HSBC canceled its payout for the first time in 74 years earlier this year under pressure from the Bank of England, angering Hong Kong shareholders. A payout for 2020 would depend on the bank's forecasts for 2021 and its consultations with regulators. "We'll try to pay a conservative dividend when circumstances permit," Quinn said.

The provision for bad loans decreased to $ 785 million in the third quarter, compared to $ 3.8 billion in the previous quarter. The average analyst forecast for the third quarter was provisions of $ 2 billion.

The lender reckoned total credit losses would be closer to the lower end of the $ 8 billion to $ 13 billion range previously forecast for the full year.

"This latest forecast, which remains subject to a high degree of uncertainty due to Covid-19 and geopolitical tensions, assumes that the likelihood of a further significant deterioration in the current economic outlook is small," the bank said.

The slower rate of new provisioning in the third quarter came as the global economy was tentatively reopened on the tight lockdowns triggered by the pandemic.

This was in line with last week's trend at Barclays, which was earning an additional £ 608m, which was well below the £ 3.7bn reserved in the first six months of the year.

HSBC revenue for the third quarter declined 11 percent year over year to $ 11.9 billion.

HSBC's shares are down more than 40 percent this year as the lender grapples with the combined challenges of coronavirus, a UK regulation ban on dividends, extremely low interest rates, and a confrontation between China and the west over Hong Kong, its most important has market.

The bank expected further cost reductions. It would seek to lower its original target of $ 31 billion for its annual cost base for 2022 and release a "detailed and updated" transformation plan when it releases its full-year results.

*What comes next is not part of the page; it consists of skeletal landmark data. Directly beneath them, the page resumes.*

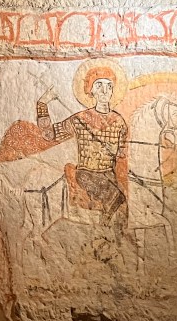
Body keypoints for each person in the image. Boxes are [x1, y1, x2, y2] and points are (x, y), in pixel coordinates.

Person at [36, 66, 128, 231]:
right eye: (99, 85)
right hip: (87, 174)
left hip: (109, 174)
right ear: (90, 91)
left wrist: (115, 150)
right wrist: (42, 104)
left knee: (123, 207)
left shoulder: (119, 121)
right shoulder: (80, 119)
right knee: (116, 198)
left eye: (109, 86)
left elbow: (122, 152)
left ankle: (115, 241)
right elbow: (49, 135)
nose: (104, 90)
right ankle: (103, 235)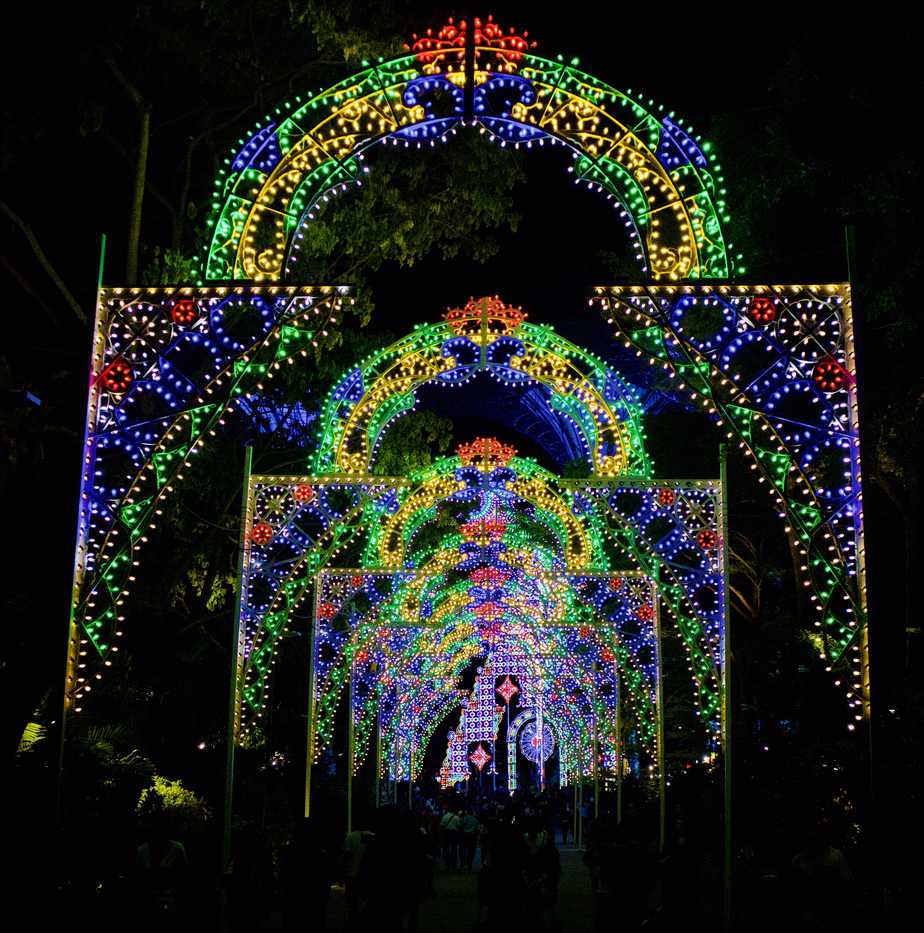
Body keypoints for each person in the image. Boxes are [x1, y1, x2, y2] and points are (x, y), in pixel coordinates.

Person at [341, 824, 375, 929]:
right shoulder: (372, 836)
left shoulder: (350, 836)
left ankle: (353, 922)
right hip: (367, 875)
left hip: (352, 873)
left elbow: (347, 854)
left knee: (352, 901)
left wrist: (342, 869)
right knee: (365, 900)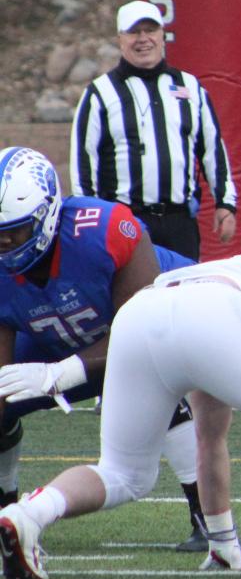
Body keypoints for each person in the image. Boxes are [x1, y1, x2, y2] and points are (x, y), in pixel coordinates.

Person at [0, 205, 241, 579]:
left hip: (144, 310)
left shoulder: (235, 267)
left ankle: (28, 514)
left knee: (123, 473)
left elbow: (209, 436)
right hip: (217, 314)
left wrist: (223, 543)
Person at [0, 146, 208, 552]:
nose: (4, 243)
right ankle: (6, 505)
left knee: (156, 374)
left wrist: (59, 374)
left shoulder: (103, 230)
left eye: (15, 230)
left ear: (46, 218)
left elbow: (140, 333)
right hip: (62, 335)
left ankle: (206, 512)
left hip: (159, 325)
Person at [70, 0, 237, 261]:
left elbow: (212, 149)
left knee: (184, 294)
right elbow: (84, 161)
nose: (143, 39)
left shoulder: (190, 87)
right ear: (120, 39)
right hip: (126, 219)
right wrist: (91, 219)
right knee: (133, 295)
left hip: (179, 219)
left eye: (150, 30)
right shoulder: (100, 93)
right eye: (134, 32)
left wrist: (225, 204)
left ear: (162, 36)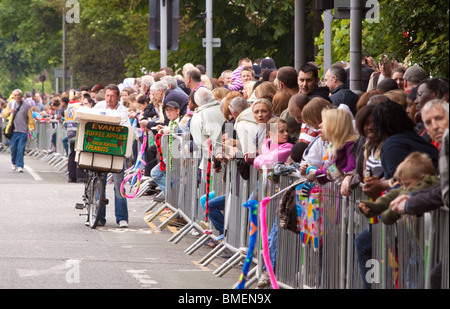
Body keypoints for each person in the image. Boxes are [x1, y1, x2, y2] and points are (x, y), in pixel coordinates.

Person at [358, 151, 438, 225]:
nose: (405, 188)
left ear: (422, 177)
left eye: (407, 184)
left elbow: (407, 193)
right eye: (403, 185)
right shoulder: (410, 186)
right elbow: (395, 193)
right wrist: (374, 206)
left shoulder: (428, 183)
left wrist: (390, 214)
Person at [93, 84, 131, 228]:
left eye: (112, 96)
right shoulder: (98, 107)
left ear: (118, 97)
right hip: (100, 149)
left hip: (116, 151)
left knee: (118, 186)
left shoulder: (122, 111)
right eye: (107, 95)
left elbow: (125, 127)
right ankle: (99, 217)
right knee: (99, 183)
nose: (109, 99)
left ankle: (122, 218)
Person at [306, 108, 357, 185]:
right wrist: (318, 174)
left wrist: (317, 173)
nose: (320, 125)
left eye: (324, 122)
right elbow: (330, 169)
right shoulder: (333, 146)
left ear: (334, 127)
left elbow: (351, 169)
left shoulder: (350, 145)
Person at [2, 89, 35, 172]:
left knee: (21, 148)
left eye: (19, 95)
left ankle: (20, 165)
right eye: (15, 95)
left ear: (21, 95)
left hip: (23, 131)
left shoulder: (27, 106)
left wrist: (31, 128)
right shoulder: (10, 104)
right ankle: (13, 162)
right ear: (13, 96)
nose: (17, 97)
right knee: (13, 148)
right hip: (13, 131)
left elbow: (30, 119)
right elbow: (4, 115)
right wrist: (9, 112)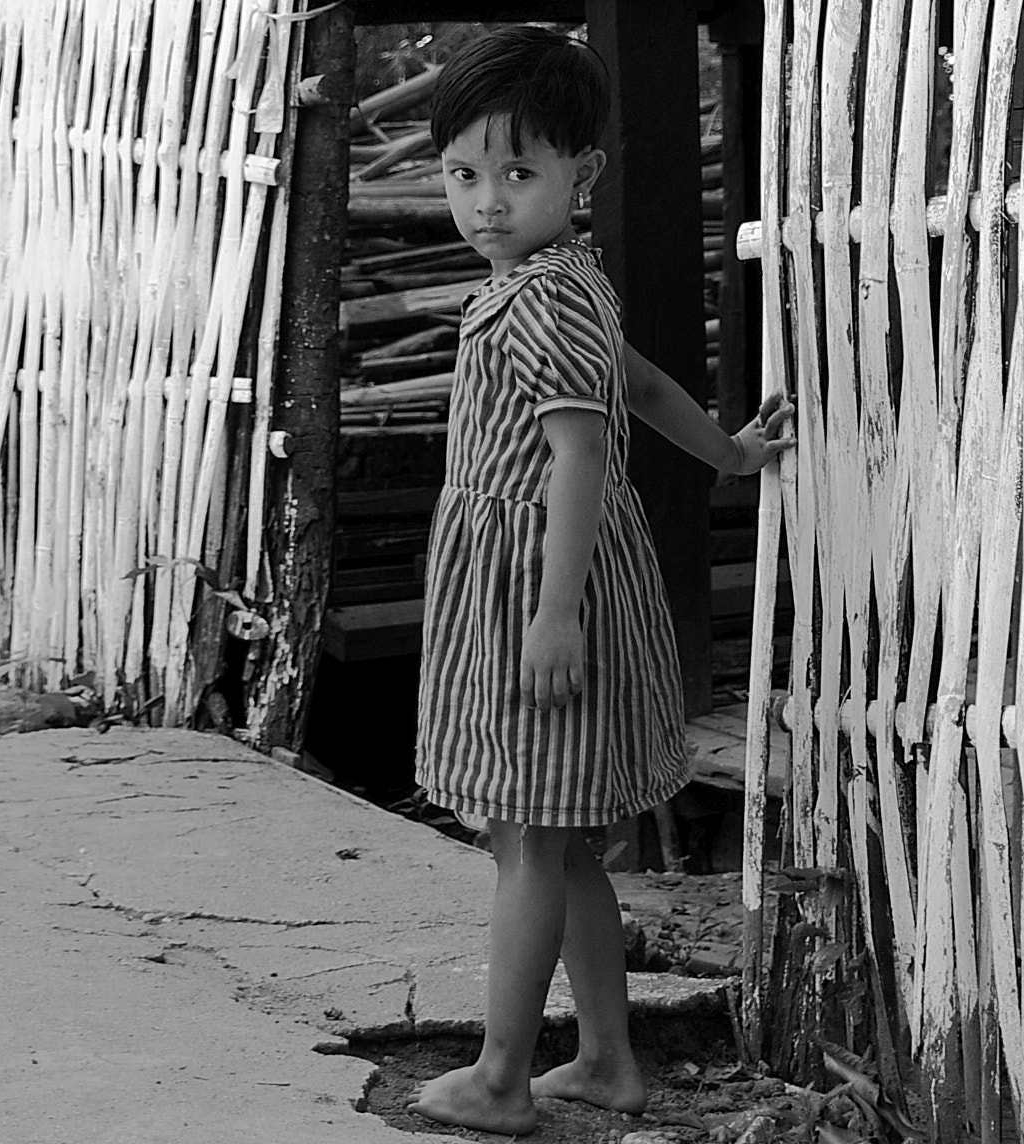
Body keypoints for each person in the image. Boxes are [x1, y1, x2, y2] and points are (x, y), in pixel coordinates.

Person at [403, 26, 794, 1136]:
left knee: (527, 835)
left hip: (541, 578)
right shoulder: (556, 280)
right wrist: (726, 451)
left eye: (518, 173)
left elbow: (580, 450)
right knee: (551, 830)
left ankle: (499, 1078)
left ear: (585, 174)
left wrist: (555, 612)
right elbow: (639, 388)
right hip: (524, 578)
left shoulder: (548, 298)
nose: (486, 201)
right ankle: (610, 1058)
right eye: (463, 174)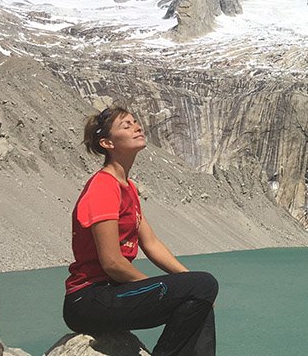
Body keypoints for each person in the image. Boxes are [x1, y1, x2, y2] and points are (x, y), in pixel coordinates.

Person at [63, 105, 218, 356]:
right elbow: (112, 262)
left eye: (136, 122)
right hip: (89, 299)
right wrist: (161, 287)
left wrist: (186, 280)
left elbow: (152, 244)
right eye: (126, 125)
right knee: (203, 285)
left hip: (112, 293)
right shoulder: (103, 186)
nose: (137, 127)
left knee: (200, 297)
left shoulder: (128, 188)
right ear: (107, 143)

Chairman Mark Tucker and Mr. Quinn are re-evaluating a strategy that was unveiled in February, preparing deeper cuts, and examining selling off companies that continue to perform poorly, such as the U.S. retail arm, the FT reported.

Quinn said Tuesday that the smaller decline in pre-tax profit for the quarter was due in part to lower expected credit losses and "continued good cost management."

HSBC expects to ramp up investment in Asia as the region's economies "recover strongly" from the pandemic. The bank announced that it would provide an update on the future of its French and US operations in February 2021.

The bank highlighted the passage of a national security law and US sanctions against 11 Hong Kong officials among a list of risks to their business. The US has threatened secondary sanctions against financial institutions for not severing ties with officials.

"The financial impact on the geopolitical risk group in Asia is increased due to the strategic importance of the region, and particularly Hong Kong, in terms of profitability and growth prospects," said HSBC.